Specifically, the label warns students that “this textbooks contains material on evolution.” It then seeks to remind students that “evolution is a theory, not a fact.”

At the time it was considered, more than 100 university professors from across Georgia contacted board members to oppose the policy. The National Academy of Sciences, the nation’s preeminent research body that was chartered by Congress to advise the federal government on scientific matters, also urged the board to reject the proposal. Naturally, Cobb County officials passed it unanimously.

Several local parents sued and county attorneys tried to have the case thrown out. Yesterday a federal judge denied the county’s motion and said the suit can go to trial.

A federal judge in Atlanta has kept alive a lawsuit that seeks to have Cobb County remove disclaimers about evolution from its textbooks.

In an important decision in the 2-year-old case, U.S. District Judge Clarence Cooper found the issue should go to trial, expected sometime later this year.

Exercise objective | Pick up the passage above about the Cobb County evolution disclaimer lawsuit after its final sentence and continue writing it.

Given material |

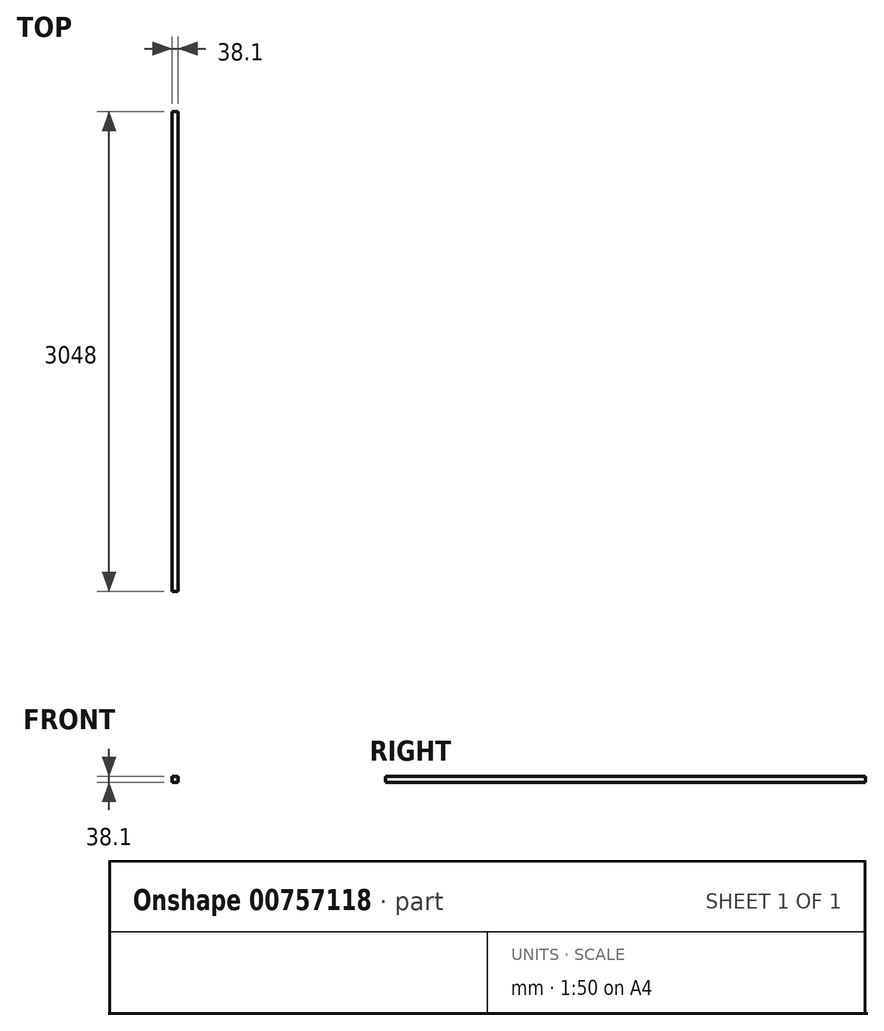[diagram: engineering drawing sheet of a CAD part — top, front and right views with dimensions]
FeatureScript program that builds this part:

Reply to the exercise |
“We’re very excited about this,” said attorney Michael Manely, who represents Jeffrey Selman and five other Cobb parents who sued the system in August 2002 after the stickers were placed in the science books. Their lawsuit contends that the placement of the stickers restricts the teaching of evolution, promotes and requires the teaching of creationism and discriminates against particular religions.

While the county had argued that the warning labels had nothing to do with promoting religion, the judge rejected the argument.

Cooper noted that while the sticker does not remind students that they have the right to maintain beliefs taught by their parents and has no biblical reference, the sticker encourages students to consider alternatives other than evolution. “Indeed, most of the board members concurred that they wanted students to consider other alternatives,” Cooper wrote in finding the sticker could have the effect of advancing or inhibiting religion.

Cooper also found that “the practical effect of students being encouraged to consider and discuss alternatives to evolution could implicate excessive entanglement concerns.”

And as long as I’m on the subject, I’d like to take a moment to debunk this “theory, not fact” approach. Actually, I’ll let the National Academy of Sciences do it for me.

Is evolution a fact or a theory?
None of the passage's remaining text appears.